Sound boring? The fiber in leafy green veggies can leave you feeling satisfied.

"You may be surprised that you don’t miss the more calorie-filled carbohydrates after all," Dr. Ruthmann adds.

Refined carbohydrates like white bread, pasta and noodles can increase the risk of  cardiovascular disease (whole grains are considered heart-healthy), according to research.

You don't have to clear carbs or other favorite foods off your plate entirely. However, Dr. Ruthmann recommends having a leafy green-loaded salad to take up more real estate.

"Make it the focus and in the process, you’ll be less hungry and less motivated to consume more unhealthy food options instead," he says.

What Else to Consume For Artery Health

While Dr. Ruthmann called out leafy greens for their heart-healthy benefits, he and Dr. Mintz both stressed that a complete diet is better than over-emphasizing one food. Of course, there are tons of diets out there. The two recommend a Mediterranean diet.

"It minimizes the food most likely to lead to blockage in the heart arteries and limits foods that are more likely to lead to diabetes," Dr. Ruthmann says.

In addition to leafy greens, Dr. Mintz explains that the Mediterranean diet limits meat (particularly red meat), processed food and saturated fats. Instead, he says people consume a diet rich in whole grains, nuts, healthy fats like avocadoes and plant-based proteins like beans.

Related: The #1 Way to Unclog Your Arteries Naturally, According to Cardiologists

4 Other Ways to Improve Heart Health

1. Exercise

The American Heart Association recommends 150 minutes of moderate-intensity or 75 minutes of vigorous-intensity activity weekly.

"Exercise increases blood flow and circulation, decreases inflammation, burns off fat and increases your overall heart artery health," Dr. Ruthmann says. "I recommend doing any activity that increases your heart rate and gets a sweat going."

Dr.
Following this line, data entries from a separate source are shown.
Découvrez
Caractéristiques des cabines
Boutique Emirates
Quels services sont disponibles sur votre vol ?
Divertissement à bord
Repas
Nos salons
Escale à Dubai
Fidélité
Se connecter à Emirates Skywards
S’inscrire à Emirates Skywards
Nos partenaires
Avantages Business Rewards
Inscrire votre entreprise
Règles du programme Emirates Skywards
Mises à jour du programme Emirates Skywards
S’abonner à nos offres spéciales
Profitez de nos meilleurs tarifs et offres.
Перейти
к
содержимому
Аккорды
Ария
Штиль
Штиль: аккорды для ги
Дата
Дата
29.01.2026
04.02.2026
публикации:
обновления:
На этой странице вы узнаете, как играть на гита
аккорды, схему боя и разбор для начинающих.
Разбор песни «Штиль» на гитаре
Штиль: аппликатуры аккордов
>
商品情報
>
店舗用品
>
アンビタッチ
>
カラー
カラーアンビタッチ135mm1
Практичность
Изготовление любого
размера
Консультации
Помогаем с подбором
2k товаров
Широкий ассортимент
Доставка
Ruthmann also suggests finding something you enjoy—you're more likely to stick with it if you do.

2. Stress reduction

Dr. Serwer says that stress can have a ripple effect on our mental health, including contributing to weight gain that can increase heart disease risk.

"Stress reduction with meditation, yoga, exercise or relaxation can be highly beneficial," Dr. Serwer suggests.

3. Know your risk factors

Knowing you are at risk for cardiovascular disease can empower you to seek care and screening.
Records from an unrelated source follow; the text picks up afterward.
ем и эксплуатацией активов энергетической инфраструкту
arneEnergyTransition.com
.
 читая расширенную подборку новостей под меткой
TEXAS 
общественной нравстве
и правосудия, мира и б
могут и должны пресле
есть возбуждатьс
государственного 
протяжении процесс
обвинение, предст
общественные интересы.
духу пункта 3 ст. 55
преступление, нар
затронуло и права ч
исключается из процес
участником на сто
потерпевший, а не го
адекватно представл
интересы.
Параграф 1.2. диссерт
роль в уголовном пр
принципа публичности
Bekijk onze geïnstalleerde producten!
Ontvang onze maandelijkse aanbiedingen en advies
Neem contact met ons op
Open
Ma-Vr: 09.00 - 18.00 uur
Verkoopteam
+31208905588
"There are screening tests for early atherosclerotic heart disease beyond blood tests such as coronary artery calcium score or, if appropriate, a stress test," Dr. Mintz says.

Dr. Mintz says risk factors include:

  • Hypertension

  • Diabetes

  • Smokers

  • High cholesterol with a positive family history of atherosclerotic heart disease in a first-degree relative

  • Inflammatory disease states such as rheumatoid arthritis

  • Lupus, early menopause

  • Pregnancy-induced high blood pressure or diabetes

  • Obesity, particularly manifested in the belly

  • Elevated blood biomarkers such as elevated lipoprotein a, high blood sugar-prediabetes

  • Sleep apnea

A primary care physician can refer you to a cardiologist if necessary.

4. Reach out for help

Certain symptoms are red flags to seek care. Dr. Mintz suggests calling a doctor if you are experiencing:

  • Chest pain

  • Shortness of breath at rest or with exercise

  • Reduction in energy or ability to be active because of symptoms

If you believe you are having a heart attack or stroke, seek immediate care by calling 9-1-1. Remember, it's always better to play it safe.

"The human body does not follow a textbook of symptoms and signs of cardiovascular disease—everyone is different," Dr. Mintz says. "If you don’t feel well, seek out medical advice."